Stored data entries:
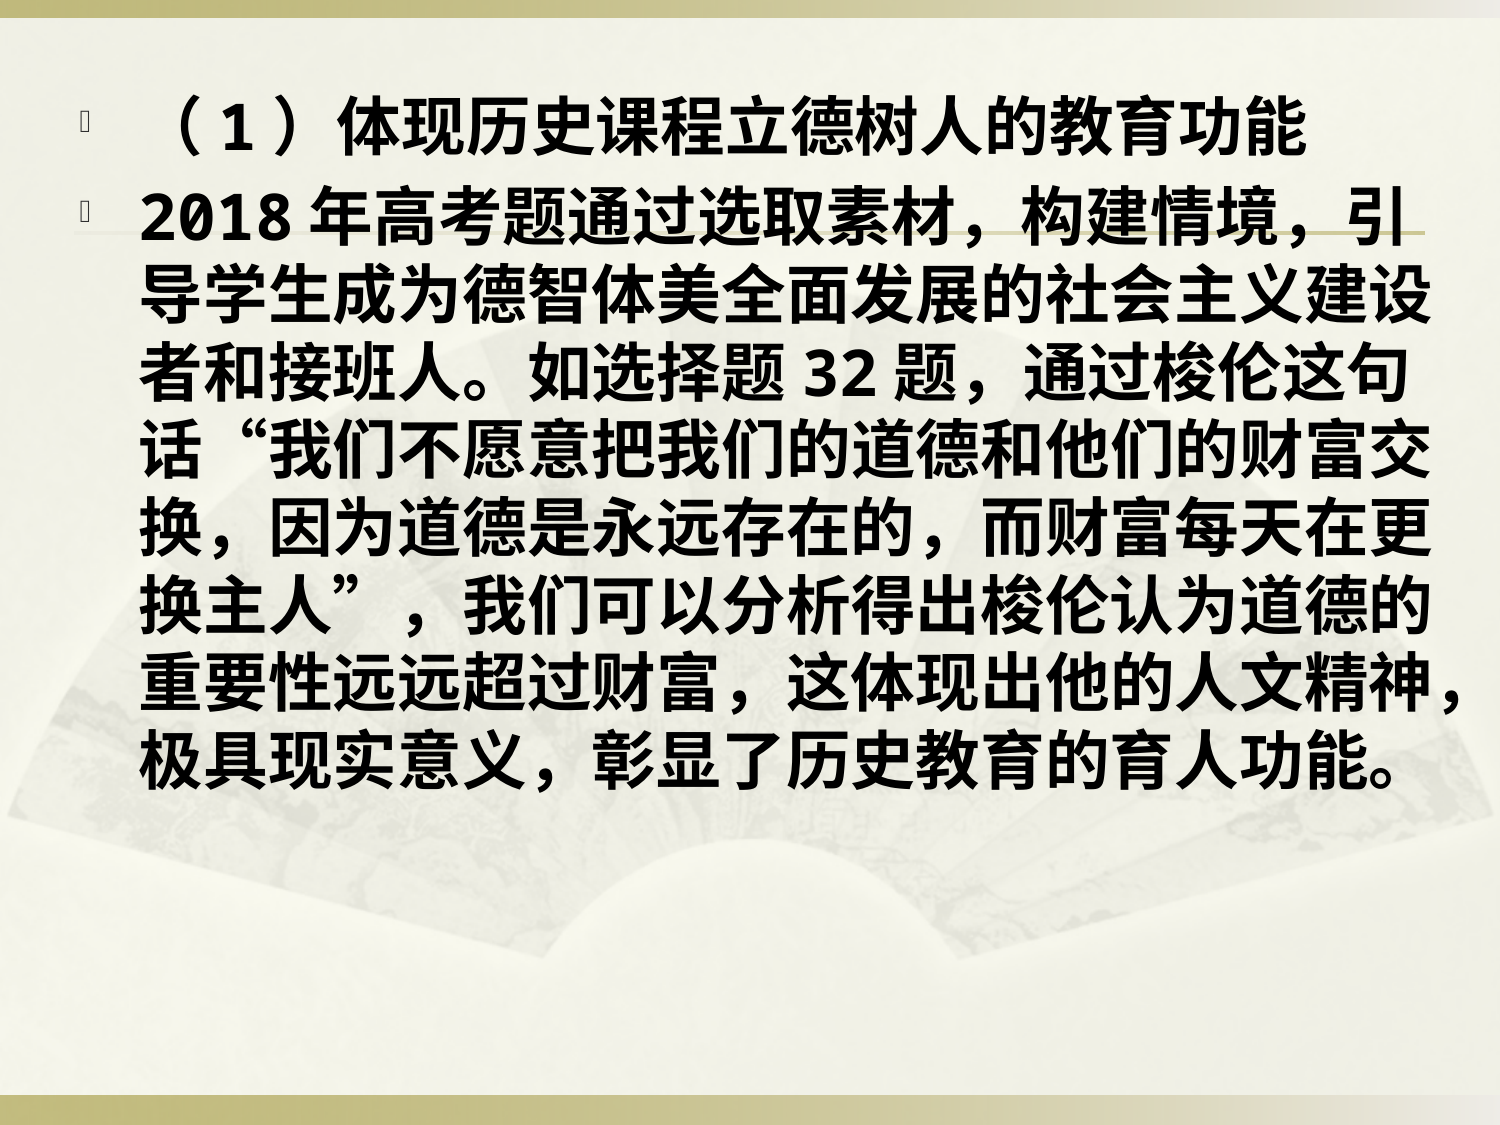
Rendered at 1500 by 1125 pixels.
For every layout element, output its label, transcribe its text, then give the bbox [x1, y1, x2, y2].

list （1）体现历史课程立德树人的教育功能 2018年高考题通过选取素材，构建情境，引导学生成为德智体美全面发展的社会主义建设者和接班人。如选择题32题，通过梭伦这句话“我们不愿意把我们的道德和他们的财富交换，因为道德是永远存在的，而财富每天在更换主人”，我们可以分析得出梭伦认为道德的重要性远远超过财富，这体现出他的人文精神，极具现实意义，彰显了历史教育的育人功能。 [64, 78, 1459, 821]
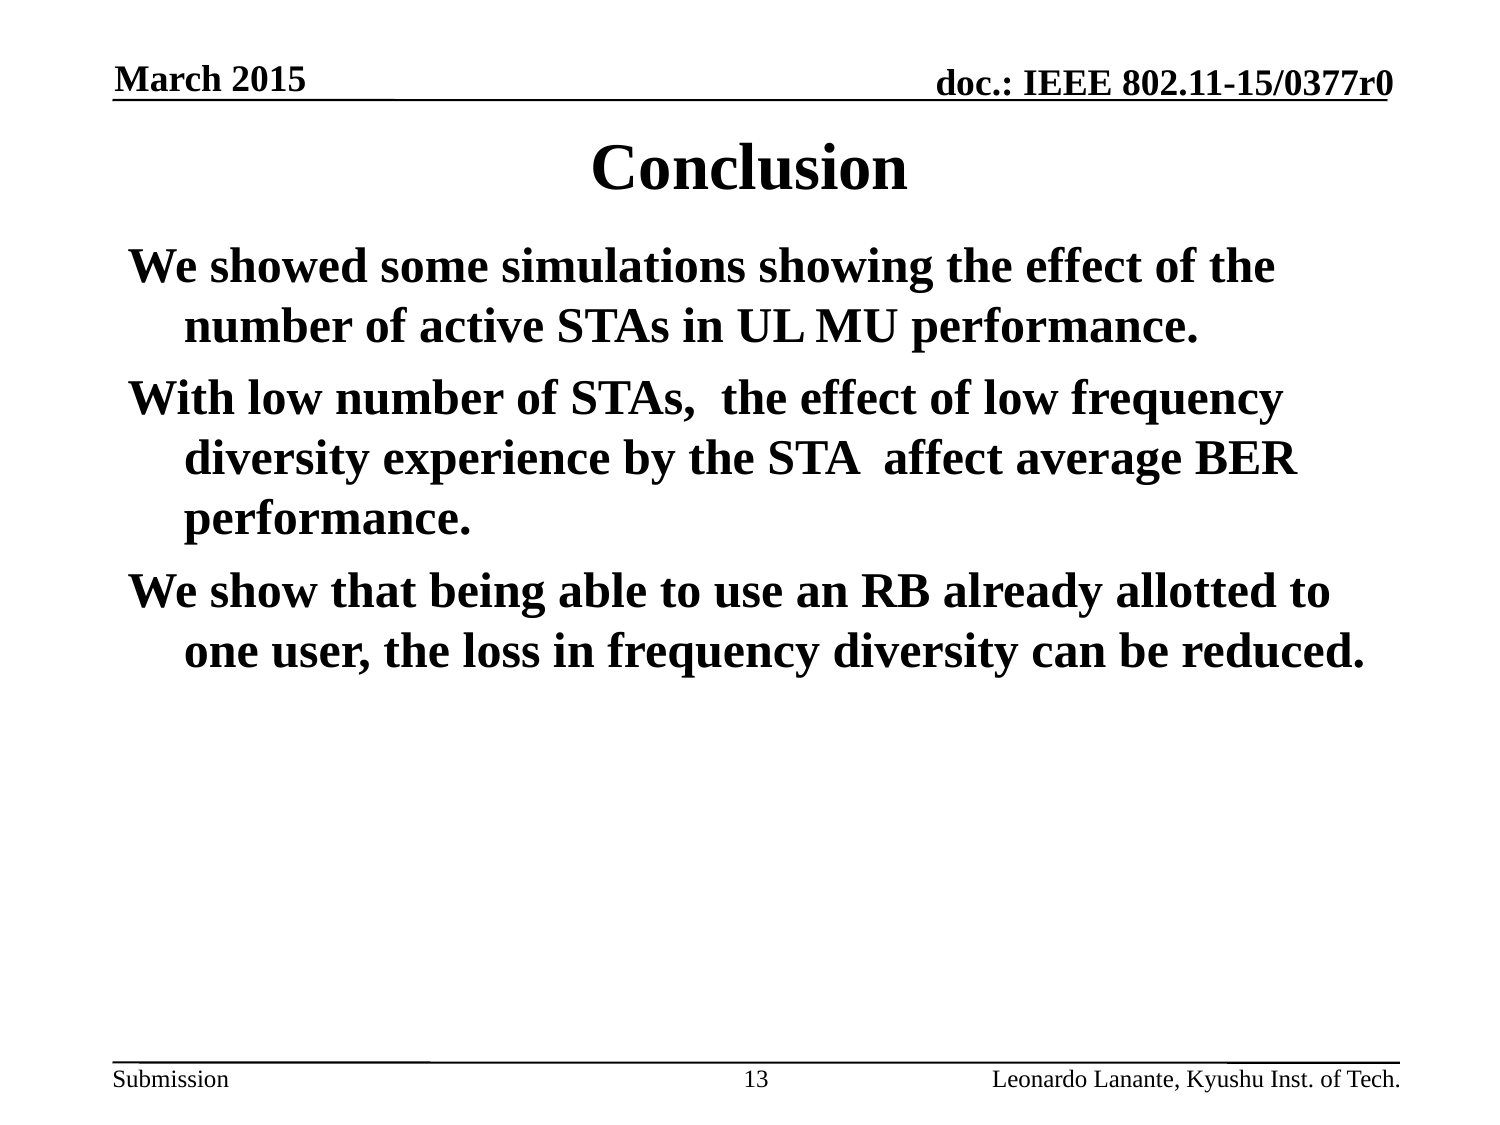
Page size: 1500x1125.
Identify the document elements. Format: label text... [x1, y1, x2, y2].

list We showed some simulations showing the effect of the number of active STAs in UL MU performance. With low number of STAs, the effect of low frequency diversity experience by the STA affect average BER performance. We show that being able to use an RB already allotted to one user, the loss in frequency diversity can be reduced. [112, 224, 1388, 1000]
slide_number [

- [Required work]: Retype only the lines that run from the first line of the entries above to the line containing "Page size: 1500x1125.", both included. Do not carry over any pictures.

- [Written response]:
Rendered at 1500 by 1125 pixels.
For every layout element, output its label, transcribe its text, then give the bbox [x1, y1, x2, y2].

list （1）体现历史课程立德树人的教育功能 2018年高考题通过选取素材，构建情境，引导学生成为德智体美全面发展的社会主义建设者和接班人。如选择题32题，通过梭伦这句话“我们不愿意把我们的道德和他们的财富交换，因为道德是永远存在的，而财富每天在更换主人”，我们可以分析得出梭伦认为道德的重要性远远超过财富，这体现出他的人文精神，极具现实意义，彰显了历史教育的育人功能。 [64, 78, 1459, 821]
Page size: 1500x1125.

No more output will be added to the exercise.